On 11/15/10, Juriy Zaytsev <kangax.dev at gmail.com> wrote:
> When removing [1] a long-loading script element from a document, browsers
> seem to disagree on whether such removal should affect page rendering. A
> simple test —
> http://kangax.github.com/jstests/blocking_script_removal_test/—
> shows that Opera (9.x - 11) and IE (5.5 - 9) immediately continue
> parsing
> the document upon element removal.

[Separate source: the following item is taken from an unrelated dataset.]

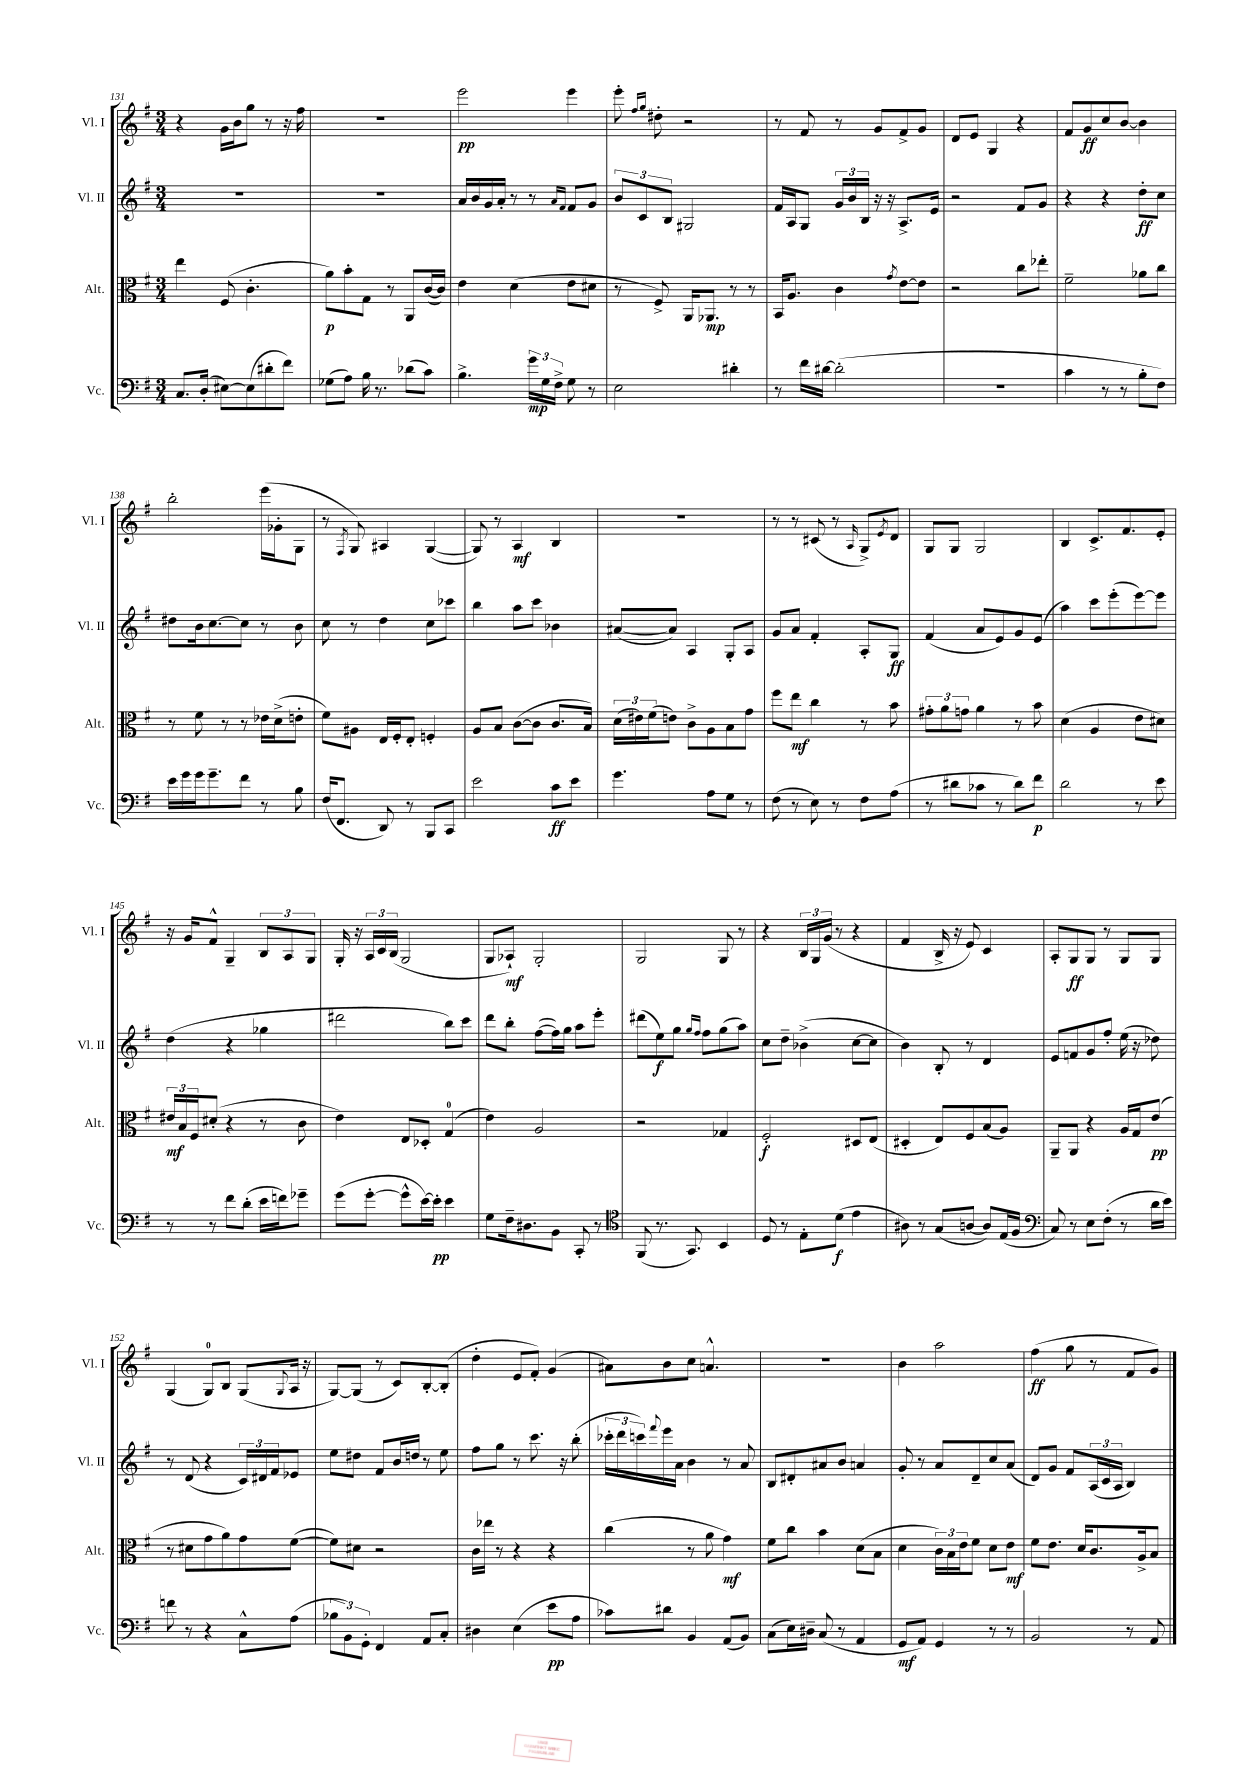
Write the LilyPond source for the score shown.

However, in Firefox (3-4) and Chrome (9)
> the document parsing is blocked until script is loaded or times out (even
> when the actual element no longer exists in the document, has its "src"
> reference an empty string, and there exist no references to it).
>
> Does current draft explain what should happen in such case, and if it does —
> what is it (I can't seem to find it)?

This seems to be the relevant part of the spec, and it does not
address your case:
http://dev.w3.org/html5/spec/Overview.html#already-started

Though there are a few questions there.

| When a script element that is not marked as being
| "parser-inserted" experiences one of the events listed
| in the following list,

I think what was meant was "... _any_ one of the following conditions
is met, ..."

|    * The script element gets inserted into a document.
|    * The script element is in a Document and its child nodes are changed.
For any script, including external?

|    * The script element is in a Document and has a src
| attribute set where previously the element had no such attribute.

For any script, including one with script content?

The existing discrepancy suggests that
> it's something worth codifying.
>

Regarding removal, I recall a version of Opera where removing the
script element of an external script that was not already started
would cause the script to not be evaluated. Nice feature, but not
interoperable and so totally impractical as far as web scripting goes.

> [1] Where "removing" is done through scripting (say, via Node's
> `removeChild` or analogous method).
>

innerHTML might be a good choice, to avoid memory leads in a few
browsers (ala Dojo's "garbage bin" technique).

Front end developers at Google prefer to first to set the script's src
to `null`:
<http://googlecode.blogspot.com/2010/11/instant-previews-under-hood.html>

Though what that accomplishes, I have no idea.